Exercises

Exercise 1

If you did the exercise duplicate you already have a function named has_duplicates that takes a list as a parameter and returns True if there is any object that appears more than once in the list.

Use a set to write a faster, simpler version of has_duplicates.

Answer

Checking the membership of an element in a set (line 4) is very fast (constant time) compared to checking the membership in a list (linear time). This is why this implementation should be preferred to the one given in a previous exercise.

def has_duplicates(elements):
    visited = set()
    for i in range(len(elements)):
        if elements[i] in visited:
            return True
        else:
            visited.add(elements[i])
    return False

Exercise 2: rotate-pairs

Two words are "rotate pairs" if you can rotate one of them and get the other (see rotate_word).
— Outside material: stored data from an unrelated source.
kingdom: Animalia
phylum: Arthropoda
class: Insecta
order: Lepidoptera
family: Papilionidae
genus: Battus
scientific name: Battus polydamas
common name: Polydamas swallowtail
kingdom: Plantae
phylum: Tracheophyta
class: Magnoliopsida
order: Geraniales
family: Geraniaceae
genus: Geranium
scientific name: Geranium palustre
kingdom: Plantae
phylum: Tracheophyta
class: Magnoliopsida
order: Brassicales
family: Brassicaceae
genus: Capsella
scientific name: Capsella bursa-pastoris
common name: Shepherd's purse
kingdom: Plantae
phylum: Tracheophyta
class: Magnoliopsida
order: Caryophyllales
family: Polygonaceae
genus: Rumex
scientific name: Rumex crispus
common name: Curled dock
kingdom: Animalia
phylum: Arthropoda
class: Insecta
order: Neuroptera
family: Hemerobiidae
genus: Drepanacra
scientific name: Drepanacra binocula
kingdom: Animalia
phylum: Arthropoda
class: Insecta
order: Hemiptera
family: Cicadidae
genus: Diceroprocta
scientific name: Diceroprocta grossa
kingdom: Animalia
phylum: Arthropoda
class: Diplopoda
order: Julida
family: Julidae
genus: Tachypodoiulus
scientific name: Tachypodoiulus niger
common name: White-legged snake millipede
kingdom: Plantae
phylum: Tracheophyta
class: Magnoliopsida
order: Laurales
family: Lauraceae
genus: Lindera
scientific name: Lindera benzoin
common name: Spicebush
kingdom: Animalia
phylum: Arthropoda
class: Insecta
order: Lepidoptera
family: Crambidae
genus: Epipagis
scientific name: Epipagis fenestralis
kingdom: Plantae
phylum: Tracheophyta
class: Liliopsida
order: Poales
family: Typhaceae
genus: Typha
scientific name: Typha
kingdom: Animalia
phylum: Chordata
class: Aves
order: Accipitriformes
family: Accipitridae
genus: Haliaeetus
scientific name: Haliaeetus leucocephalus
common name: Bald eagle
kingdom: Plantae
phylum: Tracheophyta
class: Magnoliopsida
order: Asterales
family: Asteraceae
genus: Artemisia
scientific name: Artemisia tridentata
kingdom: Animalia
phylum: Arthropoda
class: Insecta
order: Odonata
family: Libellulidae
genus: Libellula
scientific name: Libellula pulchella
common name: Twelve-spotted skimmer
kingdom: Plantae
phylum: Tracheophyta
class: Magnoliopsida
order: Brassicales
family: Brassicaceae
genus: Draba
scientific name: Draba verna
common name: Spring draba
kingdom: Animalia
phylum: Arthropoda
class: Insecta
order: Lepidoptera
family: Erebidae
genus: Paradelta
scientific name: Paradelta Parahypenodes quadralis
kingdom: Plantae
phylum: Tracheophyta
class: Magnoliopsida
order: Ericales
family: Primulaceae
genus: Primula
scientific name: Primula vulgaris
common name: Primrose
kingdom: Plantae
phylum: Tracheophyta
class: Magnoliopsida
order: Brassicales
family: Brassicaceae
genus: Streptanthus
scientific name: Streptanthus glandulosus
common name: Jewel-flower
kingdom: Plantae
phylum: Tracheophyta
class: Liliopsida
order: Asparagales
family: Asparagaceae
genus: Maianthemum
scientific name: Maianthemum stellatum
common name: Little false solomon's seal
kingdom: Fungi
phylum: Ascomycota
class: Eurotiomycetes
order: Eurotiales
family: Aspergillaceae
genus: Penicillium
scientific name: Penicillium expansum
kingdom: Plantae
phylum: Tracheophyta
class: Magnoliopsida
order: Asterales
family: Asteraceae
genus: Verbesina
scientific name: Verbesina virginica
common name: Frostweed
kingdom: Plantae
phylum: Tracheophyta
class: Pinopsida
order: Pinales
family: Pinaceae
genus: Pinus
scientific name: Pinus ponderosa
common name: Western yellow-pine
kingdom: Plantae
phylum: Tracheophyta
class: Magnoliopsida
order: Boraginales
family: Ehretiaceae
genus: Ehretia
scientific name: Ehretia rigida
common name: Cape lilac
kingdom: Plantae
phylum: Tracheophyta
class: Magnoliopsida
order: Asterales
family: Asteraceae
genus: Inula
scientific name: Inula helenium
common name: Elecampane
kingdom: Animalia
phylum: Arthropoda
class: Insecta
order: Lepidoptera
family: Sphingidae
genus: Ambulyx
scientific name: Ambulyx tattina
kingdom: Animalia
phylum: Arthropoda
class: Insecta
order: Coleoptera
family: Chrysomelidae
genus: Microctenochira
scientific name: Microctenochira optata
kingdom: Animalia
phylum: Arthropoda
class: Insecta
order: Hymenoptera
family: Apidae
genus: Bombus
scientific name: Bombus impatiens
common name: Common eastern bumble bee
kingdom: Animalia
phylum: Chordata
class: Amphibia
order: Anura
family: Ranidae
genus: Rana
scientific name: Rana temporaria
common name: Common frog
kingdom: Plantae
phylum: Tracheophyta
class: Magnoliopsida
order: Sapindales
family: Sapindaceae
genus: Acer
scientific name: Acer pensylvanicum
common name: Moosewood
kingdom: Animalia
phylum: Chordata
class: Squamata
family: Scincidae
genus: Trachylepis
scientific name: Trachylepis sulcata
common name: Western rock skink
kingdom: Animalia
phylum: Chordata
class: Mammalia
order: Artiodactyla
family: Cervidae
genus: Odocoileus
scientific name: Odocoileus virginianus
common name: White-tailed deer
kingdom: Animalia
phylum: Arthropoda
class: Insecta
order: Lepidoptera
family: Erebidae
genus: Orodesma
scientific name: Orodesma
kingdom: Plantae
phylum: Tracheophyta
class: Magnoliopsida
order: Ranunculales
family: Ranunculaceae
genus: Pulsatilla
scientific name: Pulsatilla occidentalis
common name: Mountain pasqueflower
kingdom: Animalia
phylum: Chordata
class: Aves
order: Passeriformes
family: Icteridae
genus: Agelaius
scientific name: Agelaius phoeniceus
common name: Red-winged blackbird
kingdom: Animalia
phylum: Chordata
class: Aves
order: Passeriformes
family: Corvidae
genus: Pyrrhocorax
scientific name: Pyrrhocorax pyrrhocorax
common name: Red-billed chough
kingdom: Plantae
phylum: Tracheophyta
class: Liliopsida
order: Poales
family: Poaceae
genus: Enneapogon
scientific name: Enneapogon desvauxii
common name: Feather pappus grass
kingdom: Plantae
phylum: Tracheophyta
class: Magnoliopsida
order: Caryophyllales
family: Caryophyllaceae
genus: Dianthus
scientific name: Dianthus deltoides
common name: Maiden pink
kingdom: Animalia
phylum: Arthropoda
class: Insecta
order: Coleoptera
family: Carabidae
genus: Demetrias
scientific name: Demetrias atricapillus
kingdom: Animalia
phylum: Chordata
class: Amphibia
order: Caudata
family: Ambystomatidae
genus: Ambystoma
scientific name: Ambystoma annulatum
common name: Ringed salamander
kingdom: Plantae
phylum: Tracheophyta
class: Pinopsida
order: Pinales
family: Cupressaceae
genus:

Write a program that reads a wordlist and finds all the rotate pairs.

Answer

For convenience, we provide the implementation of rotate_word, that rotates a word by a given shift.

from string import ascii_lowercase

def rotate_word(word, shift):
    rotated = ''
    for letter in word.lower():
        index = ascii_lowercase.find(letter)
        index = (index + shift) % len(ascii_lowercase)
        rotated += ascii_lowercase[index]
    return rotated

def find_rotate_pairs(words_list):
    words_set = {word.strip().lower() for word in words_list}
    rotate_pairs = []
    for word in words_set:
        for shift in range(1, len(ascii_lowercase)):
            rotated = rotate_word(word, shift)
            if rotated in words_set:
                rotate_pairs.append((word, rotated, shift))
    return rotate_pairs

Although there is an overhead for transforming the list of words into a set (line 10), for large list it improve considerably the performance when checking the membership of the rotated word (line18).